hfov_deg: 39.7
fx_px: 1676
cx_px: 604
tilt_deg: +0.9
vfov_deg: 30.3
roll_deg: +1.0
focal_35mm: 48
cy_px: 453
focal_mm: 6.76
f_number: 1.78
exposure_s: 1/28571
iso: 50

* * * * * * *

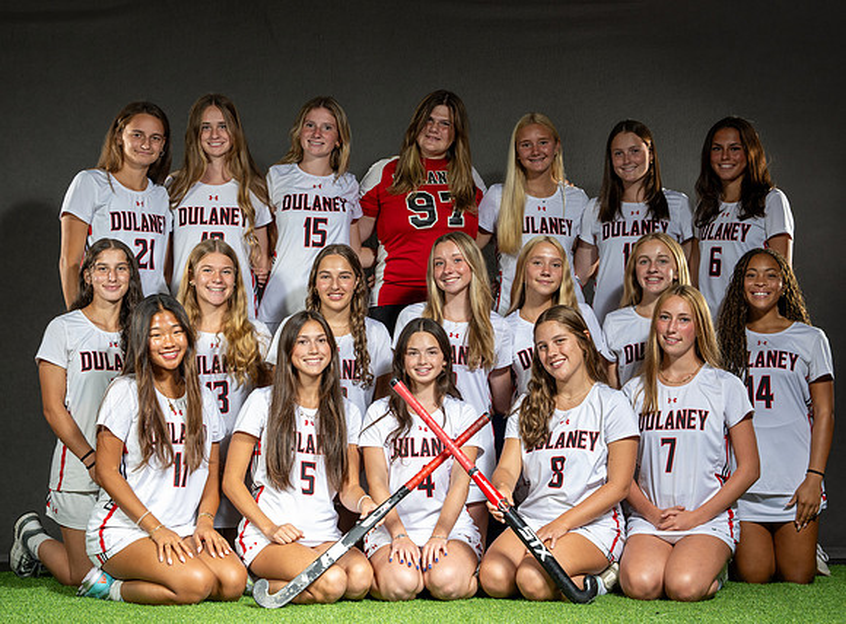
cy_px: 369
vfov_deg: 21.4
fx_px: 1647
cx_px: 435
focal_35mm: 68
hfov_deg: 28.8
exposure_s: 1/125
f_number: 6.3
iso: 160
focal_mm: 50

* * * * * * *

◆ TASK DIRECTIONS: In the data above, find the line that contains "vfov_deg: 21.4" and the line that contains "focal_mm: 50". Repeat exactly those lines and every line between them, and only those.

◆ RESPONSE:
vfov_deg: 21.4
fx_px: 1647
cx_px: 435
focal_35mm: 68
hfov_deg: 28.8
exposure_s: 1/125
f_number: 6.3
iso: 160
focal_mm: 50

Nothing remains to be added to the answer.